DATA LISTING:

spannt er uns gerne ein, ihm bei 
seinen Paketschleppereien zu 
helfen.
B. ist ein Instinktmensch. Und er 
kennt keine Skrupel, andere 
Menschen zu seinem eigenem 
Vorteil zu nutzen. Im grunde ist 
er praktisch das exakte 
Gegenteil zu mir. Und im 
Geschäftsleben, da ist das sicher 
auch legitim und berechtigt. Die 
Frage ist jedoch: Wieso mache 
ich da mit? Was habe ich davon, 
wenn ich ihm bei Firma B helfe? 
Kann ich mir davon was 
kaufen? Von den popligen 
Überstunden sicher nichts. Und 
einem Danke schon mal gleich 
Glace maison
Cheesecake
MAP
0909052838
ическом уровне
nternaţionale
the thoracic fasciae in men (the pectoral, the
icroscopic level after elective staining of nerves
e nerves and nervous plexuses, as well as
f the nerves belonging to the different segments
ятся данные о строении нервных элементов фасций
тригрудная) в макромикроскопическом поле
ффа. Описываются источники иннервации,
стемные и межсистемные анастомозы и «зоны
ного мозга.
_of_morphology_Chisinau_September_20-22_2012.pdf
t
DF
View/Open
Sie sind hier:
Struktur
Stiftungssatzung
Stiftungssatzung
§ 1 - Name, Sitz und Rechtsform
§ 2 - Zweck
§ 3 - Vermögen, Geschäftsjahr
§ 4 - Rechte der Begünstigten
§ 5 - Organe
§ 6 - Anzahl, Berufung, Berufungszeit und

WHAT TO WORK ON: For this exercise, please retype exactly the lines in the listing from the line with "стемные и межсистемные" through its last line, both ends included.

REPLY TO THE EXERCISE:
стемные и межсистемные анастомозы и «зоны
ного мозга.
_of_morphology_Chisinau_September_20-22_2012.pdf
t
DF
View/Open
Sie sind hier:
Struktur
Stiftungssatzung
Stiftungssatzung
§ 1 - Name, Sitz und Rechtsform
§ 2 - Zweck
§ 3 - Vermögen, Geschäftsjahr
§ 4 - Rechte der Begünstigten
§ 5 - Organe
§ 6 - Anzahl, Berufung, Berufungszeit und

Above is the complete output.